I've been trying to understand how to accomplish this very simple task of plotting two datasets, each with a different color, but nothing i found online seems to do it. Here is some sample code:
import pandas as pd
import numpy as np
import holoviews as hv
from holoviews import opts
hv.extension('bokeh')
ds1x = np.random.randn(1000)
ds1y = np.random.randn(1000)
ds2x = np.random.randn(1000) * 1.5
ds2y = np.random.randn(1000) + 1
ds1 = pd.DataFrame({'dsx' : ds1x, 'dsy' : ds1y})
ds2 = pd.DataFrame({'dsx' : ds2x, 'dsy' : ds2y})
ds1['source'] = ['ds1'] * len(ds1.index)
ds2['source'] = ['ds2'] * len(ds2.index)
ds = pd.concat([ds1, ds2])
Goal is to produce two datasets in a single frame, with a categorical column keeping track of the source. Then i try plotting a scatter plot.

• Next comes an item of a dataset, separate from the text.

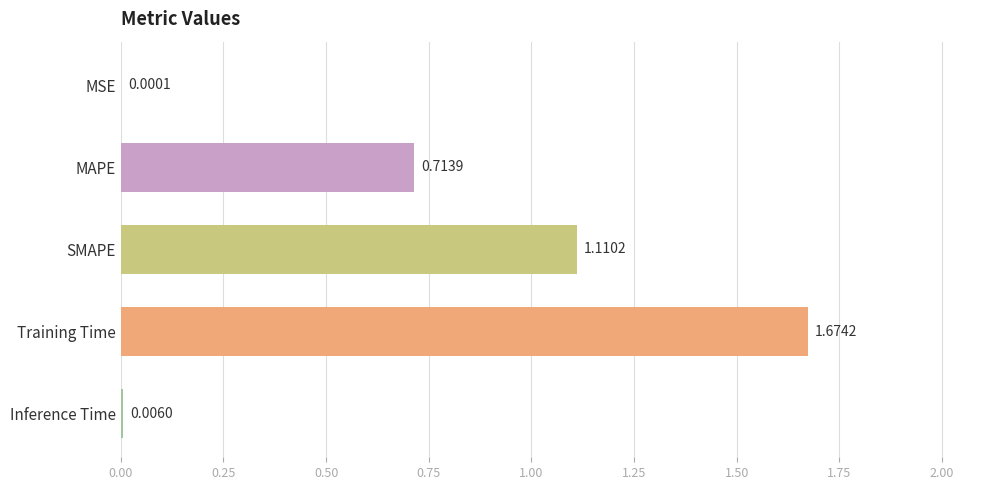

What is the change in value from MSE to SMAPE?

+1.1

scatter = hv.Scatter(ds, 'dsx', 'dsy')
scatter
And that works as expected. But i cannot seem to understand how to color the two datasets differently based on the source
column. I tried the following:
scatter = hv.Scatter(ds, 'dsx', 'dsy', color='source')
scatter = hv.Scatter(ds, 'dsx', 'dsy', cmap='source')
Both throw warnings and no color. I tried this:
scatter = hv.Scatter(ds, 'dsx', 'dsy')
scatter.opts(color='source')
Which throws an error. I tried converting the thing to a Holoviews dataset, same type of thing.
Why is something that is supposed to be so simple so obscure?
P.S. Yes, i know i can split the data and overlay two scatter plots and that will give different colors. But surely there has to be a way to accomplish this based on categorical data.